> _Data provided_:
- - -

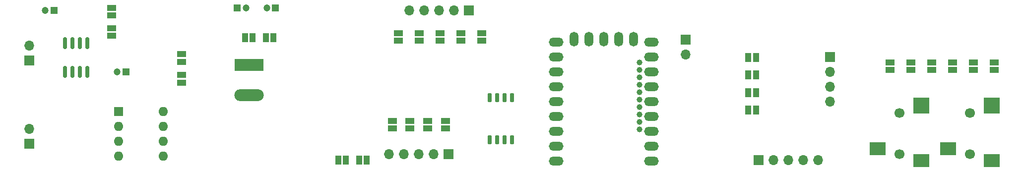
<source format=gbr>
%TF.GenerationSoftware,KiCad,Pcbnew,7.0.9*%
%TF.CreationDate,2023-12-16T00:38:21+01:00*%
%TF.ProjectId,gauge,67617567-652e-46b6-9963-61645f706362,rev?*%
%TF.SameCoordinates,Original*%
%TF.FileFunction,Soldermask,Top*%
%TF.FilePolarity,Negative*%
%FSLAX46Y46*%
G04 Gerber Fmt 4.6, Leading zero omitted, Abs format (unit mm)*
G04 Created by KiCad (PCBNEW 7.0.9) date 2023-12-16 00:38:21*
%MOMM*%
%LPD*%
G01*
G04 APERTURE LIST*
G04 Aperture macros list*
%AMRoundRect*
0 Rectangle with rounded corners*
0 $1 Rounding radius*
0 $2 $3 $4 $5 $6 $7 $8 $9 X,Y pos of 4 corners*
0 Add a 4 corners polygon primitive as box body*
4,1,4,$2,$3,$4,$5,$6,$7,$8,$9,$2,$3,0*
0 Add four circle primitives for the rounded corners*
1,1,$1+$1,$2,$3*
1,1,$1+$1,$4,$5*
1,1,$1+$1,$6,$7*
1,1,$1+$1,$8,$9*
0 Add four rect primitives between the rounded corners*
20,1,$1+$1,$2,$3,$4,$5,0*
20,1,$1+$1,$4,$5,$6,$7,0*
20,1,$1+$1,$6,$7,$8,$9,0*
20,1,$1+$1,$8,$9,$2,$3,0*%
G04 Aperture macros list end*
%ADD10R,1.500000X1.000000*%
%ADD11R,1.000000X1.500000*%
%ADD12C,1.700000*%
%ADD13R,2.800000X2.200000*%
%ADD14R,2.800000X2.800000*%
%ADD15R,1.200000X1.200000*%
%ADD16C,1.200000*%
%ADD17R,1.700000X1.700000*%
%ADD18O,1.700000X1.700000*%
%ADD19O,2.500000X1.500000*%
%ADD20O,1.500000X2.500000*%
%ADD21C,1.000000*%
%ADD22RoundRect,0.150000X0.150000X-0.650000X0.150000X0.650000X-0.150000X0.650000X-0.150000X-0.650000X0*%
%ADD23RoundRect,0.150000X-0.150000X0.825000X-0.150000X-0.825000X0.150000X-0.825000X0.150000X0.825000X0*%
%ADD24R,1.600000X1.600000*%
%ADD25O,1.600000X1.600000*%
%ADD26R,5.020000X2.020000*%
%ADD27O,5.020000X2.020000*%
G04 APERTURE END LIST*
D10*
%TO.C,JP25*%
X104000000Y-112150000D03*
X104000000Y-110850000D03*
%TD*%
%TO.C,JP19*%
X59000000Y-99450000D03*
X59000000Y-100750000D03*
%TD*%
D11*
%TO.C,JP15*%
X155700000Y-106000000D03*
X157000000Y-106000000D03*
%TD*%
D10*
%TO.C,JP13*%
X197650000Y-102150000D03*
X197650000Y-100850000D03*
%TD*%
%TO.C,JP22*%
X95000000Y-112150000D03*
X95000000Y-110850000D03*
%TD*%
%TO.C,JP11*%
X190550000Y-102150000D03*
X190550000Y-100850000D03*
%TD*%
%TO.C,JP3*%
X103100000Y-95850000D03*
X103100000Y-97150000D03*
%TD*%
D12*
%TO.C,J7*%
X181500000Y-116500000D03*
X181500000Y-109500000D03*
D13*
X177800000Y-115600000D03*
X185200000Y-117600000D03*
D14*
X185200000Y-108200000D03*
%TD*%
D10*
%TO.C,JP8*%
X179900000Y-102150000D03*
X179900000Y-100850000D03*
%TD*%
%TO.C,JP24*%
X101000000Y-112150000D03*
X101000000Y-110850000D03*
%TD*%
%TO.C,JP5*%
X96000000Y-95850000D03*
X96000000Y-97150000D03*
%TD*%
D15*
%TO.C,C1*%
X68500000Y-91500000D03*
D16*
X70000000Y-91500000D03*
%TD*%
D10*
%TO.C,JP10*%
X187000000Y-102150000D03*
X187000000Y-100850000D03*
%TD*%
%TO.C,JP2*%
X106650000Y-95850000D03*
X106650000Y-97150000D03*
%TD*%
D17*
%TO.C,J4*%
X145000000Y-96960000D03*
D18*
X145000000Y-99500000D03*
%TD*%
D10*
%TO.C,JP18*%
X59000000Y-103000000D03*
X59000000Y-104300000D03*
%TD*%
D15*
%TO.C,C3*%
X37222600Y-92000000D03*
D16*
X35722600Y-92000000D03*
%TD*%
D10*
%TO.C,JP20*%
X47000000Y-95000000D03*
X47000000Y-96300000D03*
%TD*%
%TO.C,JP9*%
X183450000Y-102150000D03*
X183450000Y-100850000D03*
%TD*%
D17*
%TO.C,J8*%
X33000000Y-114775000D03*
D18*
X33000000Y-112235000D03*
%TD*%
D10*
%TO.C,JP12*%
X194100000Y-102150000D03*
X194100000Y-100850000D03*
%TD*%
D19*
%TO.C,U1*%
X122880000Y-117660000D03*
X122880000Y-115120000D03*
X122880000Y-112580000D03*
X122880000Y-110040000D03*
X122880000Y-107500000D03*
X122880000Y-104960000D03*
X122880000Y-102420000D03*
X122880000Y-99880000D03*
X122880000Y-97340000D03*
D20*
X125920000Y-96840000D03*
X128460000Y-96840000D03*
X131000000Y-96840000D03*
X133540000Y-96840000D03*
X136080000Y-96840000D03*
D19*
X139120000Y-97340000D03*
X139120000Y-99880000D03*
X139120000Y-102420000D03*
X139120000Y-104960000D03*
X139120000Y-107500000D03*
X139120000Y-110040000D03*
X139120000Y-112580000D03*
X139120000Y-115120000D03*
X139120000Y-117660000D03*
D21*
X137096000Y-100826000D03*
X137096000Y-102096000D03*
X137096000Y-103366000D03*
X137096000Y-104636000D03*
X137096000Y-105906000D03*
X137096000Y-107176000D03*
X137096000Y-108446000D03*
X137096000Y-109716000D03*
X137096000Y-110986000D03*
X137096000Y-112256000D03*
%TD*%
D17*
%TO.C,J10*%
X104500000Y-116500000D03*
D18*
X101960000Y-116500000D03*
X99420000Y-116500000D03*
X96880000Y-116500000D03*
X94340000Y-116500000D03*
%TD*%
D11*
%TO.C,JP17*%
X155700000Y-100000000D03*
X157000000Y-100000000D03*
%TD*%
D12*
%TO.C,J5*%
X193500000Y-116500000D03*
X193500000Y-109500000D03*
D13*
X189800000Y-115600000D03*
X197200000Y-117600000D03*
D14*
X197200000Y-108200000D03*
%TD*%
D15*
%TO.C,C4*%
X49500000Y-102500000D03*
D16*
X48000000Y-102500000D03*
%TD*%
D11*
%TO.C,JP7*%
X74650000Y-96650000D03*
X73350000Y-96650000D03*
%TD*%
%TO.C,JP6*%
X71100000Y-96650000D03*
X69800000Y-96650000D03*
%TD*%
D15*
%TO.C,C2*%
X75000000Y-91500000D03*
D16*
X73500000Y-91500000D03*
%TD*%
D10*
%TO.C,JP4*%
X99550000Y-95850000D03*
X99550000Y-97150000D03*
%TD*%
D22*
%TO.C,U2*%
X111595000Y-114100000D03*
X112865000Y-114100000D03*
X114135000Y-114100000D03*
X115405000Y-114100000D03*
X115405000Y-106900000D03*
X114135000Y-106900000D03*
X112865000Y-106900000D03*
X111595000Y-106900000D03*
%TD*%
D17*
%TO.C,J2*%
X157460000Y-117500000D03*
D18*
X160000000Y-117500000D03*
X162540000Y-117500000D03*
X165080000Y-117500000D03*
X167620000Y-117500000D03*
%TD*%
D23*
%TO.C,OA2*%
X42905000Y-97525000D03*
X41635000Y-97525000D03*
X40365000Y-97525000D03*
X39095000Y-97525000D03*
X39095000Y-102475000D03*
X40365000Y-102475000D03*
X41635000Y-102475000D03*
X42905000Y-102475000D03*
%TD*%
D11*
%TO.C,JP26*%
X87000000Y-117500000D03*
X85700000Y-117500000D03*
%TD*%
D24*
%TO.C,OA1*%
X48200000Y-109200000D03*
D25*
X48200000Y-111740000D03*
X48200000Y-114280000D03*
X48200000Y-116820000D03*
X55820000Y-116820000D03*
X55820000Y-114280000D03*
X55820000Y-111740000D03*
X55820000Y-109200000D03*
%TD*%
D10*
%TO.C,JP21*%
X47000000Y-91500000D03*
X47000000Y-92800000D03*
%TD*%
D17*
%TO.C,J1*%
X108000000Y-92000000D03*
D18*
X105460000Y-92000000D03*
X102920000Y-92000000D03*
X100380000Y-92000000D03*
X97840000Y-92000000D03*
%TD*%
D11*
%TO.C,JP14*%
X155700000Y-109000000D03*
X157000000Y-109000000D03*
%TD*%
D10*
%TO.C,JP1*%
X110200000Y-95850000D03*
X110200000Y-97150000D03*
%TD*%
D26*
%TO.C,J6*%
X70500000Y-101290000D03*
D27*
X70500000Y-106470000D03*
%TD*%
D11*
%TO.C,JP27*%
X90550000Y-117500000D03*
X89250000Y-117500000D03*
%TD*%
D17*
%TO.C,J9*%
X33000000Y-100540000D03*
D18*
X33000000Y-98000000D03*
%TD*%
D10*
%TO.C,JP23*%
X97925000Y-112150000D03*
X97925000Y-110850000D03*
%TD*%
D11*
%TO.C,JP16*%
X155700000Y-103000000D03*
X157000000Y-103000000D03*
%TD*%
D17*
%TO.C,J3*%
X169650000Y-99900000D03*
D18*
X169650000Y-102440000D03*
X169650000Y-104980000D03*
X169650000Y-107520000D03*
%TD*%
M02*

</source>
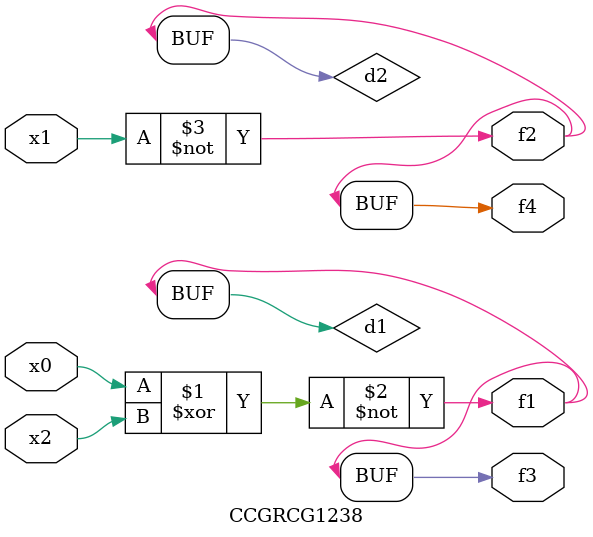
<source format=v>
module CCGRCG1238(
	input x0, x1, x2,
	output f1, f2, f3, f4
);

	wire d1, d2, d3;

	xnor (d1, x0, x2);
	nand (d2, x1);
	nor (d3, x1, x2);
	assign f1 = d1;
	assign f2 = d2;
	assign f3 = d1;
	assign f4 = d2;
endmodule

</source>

- - -

> _Work instruction_: Only lines belong in the copy: transcribe those from the start of the data through the line that contains "4,1,4,$2,$3,$4,$5,$6,$7,$8,$9,$2,$3,0*", and skip the pictures.

> _Task answer_:
<source format=gbr>
%TF.GenerationSoftware,KiCad,Pcbnew,7.0.9*%
%TF.CreationDate,2023-12-16T00:38:21+01:00*%
%TF.ProjectId,gauge,67617567-652e-46b6-9963-61645f706362,rev?*%
%TF.SameCoordinates,Original*%
%TF.FileFunction,Soldermask,Top*%
%TF.FilePolarity,Negative*%
%FSLAX46Y46*%
G04 Gerber Fmt 4.6, Leading zero omitted, Abs format (unit mm)*
G04 Created by KiCad (PCBNEW 7.0.9) date 2023-12-16 00:38:21*
%MOMM*%
%LPD*%
G01*
G04 APERTURE LIST*
G04 Aperture macros list*
%AMRoundRect*
0 Rectangle with rounded corners*
0 $1 Rounding radius*
0 $2 $3 $4 $5 $6 $7 $8 $9 X,Y pos of 4 corners*
0 Add a 4 corners polygon primitive as box body*
4,1,4,$2,$3,$4,$5,$6,$7,$8,$9,$2,$3,0*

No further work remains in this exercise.